Müzik de, dans da yalnızca eğlenmenin, iyi hissetmenin, o müziğin yahut dansın süresi boyunca yaşanacak bir mutluluğun araçları değil. Acıyı, kaybı, ölümü anlatan en güçlü ritüel olan ağıt, hem müziği hem de bir haliyle dansı barındırıyor içinde. “Ölünün arkasından türkü okunmaz”, “ölenin acısıyla dans edilmez” diyenlere bakmayın, Anadolu’da tıpkı komşu coğrafyalarda olduğu gibi müzik ve dans, ölümle yaşamı birleştirir kalanlar için.

HER ŞARKIDA OYNANIR MI?

Ancak bu kültürel zenginlik, bu insan kadar karmaşık duygu dışavurumu bağlamından koparıldığında ortaya çıkan şey –lafı çevirmeden söyleyeyim-, aptallık ve cahillikten başka bir şey değil.

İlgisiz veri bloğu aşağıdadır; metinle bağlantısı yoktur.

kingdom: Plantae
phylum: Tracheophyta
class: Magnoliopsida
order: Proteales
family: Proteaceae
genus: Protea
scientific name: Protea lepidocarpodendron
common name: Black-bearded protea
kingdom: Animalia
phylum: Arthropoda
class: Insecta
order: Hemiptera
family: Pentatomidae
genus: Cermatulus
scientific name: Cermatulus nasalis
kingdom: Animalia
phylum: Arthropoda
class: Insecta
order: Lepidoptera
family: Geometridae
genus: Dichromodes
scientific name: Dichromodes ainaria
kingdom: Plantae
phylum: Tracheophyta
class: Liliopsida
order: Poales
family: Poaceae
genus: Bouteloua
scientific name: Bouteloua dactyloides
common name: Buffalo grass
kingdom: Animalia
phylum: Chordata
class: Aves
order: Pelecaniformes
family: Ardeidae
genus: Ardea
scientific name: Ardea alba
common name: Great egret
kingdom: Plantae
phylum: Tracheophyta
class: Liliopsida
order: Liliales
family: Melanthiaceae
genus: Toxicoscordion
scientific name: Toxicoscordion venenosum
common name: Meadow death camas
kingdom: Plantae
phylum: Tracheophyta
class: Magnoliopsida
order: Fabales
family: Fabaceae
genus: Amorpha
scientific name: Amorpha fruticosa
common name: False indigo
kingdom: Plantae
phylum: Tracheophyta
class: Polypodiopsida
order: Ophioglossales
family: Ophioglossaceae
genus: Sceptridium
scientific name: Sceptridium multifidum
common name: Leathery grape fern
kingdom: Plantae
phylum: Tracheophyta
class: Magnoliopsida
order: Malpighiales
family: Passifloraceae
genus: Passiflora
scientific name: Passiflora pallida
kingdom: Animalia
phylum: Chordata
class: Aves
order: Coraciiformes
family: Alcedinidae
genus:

Dün, 1996’da görevini yaparken polis tarafından işkenceyle öldürülen Metin Göktepe için yazılmış bir ağıtın dans videoları eşliğinde servis edilen bir “remix”iyle karşılaştık sosyal medyada. İsmi lazım olmayan amatör bir DJ, kendi yaptığı remix’i, başka bir yerden aldığı gece kulübünde dans videosunun üzerine ekleyerek paylaşmış.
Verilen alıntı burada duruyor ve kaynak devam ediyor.